In the past, there are an electrophotographic MFP, a laser printer, and the like that record and form an image using a single laser element that irradiates one laser beam or using a plurality of the laser elements. However, recently, the electrophotographic MFP and the laser printer are mounted with a laser array instead of the laser element. In the laser array, plural laser elements are arranged at equal intervals. The electrophotographic MFP and the laser printer employing the laser array can record plural lines of an image in one scan.
In the past, in general, the resolution of an image forming apparatus is equal to or lower than 600 dpi. However, according to the technical improvement in recent years, image forming apparatuses having high resolution such as 1200 dpi and 2400 dpi are also put to practical use.

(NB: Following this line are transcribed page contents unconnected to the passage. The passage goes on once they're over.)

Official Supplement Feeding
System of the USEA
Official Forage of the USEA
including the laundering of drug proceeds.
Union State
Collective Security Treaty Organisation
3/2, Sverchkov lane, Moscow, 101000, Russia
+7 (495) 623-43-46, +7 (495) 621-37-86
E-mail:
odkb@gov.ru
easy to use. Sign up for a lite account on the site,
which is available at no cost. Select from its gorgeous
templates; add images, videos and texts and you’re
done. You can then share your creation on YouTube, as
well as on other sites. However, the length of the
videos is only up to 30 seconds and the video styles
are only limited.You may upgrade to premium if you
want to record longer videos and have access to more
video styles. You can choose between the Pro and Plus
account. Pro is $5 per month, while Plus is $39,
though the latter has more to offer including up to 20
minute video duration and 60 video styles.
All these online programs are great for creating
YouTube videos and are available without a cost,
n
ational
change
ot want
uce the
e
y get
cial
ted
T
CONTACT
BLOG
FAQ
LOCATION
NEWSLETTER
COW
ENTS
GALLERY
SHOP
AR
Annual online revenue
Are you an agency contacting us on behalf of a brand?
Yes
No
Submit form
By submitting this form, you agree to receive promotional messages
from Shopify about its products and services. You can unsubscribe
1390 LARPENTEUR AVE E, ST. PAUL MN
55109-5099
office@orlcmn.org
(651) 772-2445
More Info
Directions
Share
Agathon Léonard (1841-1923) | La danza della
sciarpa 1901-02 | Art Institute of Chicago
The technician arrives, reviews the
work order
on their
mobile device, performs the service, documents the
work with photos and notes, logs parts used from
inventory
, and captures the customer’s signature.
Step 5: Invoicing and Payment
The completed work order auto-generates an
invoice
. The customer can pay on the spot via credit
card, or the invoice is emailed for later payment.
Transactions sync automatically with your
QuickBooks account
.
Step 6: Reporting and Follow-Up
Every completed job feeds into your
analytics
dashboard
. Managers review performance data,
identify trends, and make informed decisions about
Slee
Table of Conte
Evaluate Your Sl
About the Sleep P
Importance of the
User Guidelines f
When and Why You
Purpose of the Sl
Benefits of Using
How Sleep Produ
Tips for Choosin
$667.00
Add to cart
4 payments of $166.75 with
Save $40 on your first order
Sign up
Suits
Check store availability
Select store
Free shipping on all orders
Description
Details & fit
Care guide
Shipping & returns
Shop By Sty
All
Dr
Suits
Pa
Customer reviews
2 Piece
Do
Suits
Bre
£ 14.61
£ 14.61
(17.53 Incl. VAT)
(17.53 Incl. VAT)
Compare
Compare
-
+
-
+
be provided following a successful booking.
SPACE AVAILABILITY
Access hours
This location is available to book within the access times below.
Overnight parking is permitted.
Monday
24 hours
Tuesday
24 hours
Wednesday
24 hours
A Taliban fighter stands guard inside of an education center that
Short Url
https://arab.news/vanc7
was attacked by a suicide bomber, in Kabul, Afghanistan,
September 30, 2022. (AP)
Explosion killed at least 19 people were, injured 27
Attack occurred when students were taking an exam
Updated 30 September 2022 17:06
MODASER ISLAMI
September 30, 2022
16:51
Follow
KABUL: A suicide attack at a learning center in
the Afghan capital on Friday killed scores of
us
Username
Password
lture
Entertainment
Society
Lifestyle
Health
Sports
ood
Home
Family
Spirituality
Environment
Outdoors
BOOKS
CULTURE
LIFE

According to the progress of the increase in resolution, a new problem becomes obvious. Specifically, because of the progress of the increase in resolution, when an electrostatic latent image is formed, spots of beams irradiated on a photoconductive member overlap one another. If timing of one overlapping spot is different from timing of another, irregularity occurs in potential after exposure of the photoconductive member. This leads to image density unevenness.
This phenomenon is called reciprocity failure (JP-A-2004-20911). As techniques for reducing the influence of density unevenness due to the reciprocity failure, there are techniques explained below.
In a technique disclosed in JP-A-2004-77714, skip scanning is performed by using plural beams.
Therefore, time of scanning intervals for arbitrary scanning lines can be set to be equal to or larger than one main scanning time. As a result, an image quality defect due to the reciprocity failure is reduced.
In a technique disclosed in JP-A-2008-12806, it is determined whether overlapping writings are present in predetermined images adjacent to each other in a sub-scanning direction. Writing timing is changed according to presence or absence of the overlapping writings.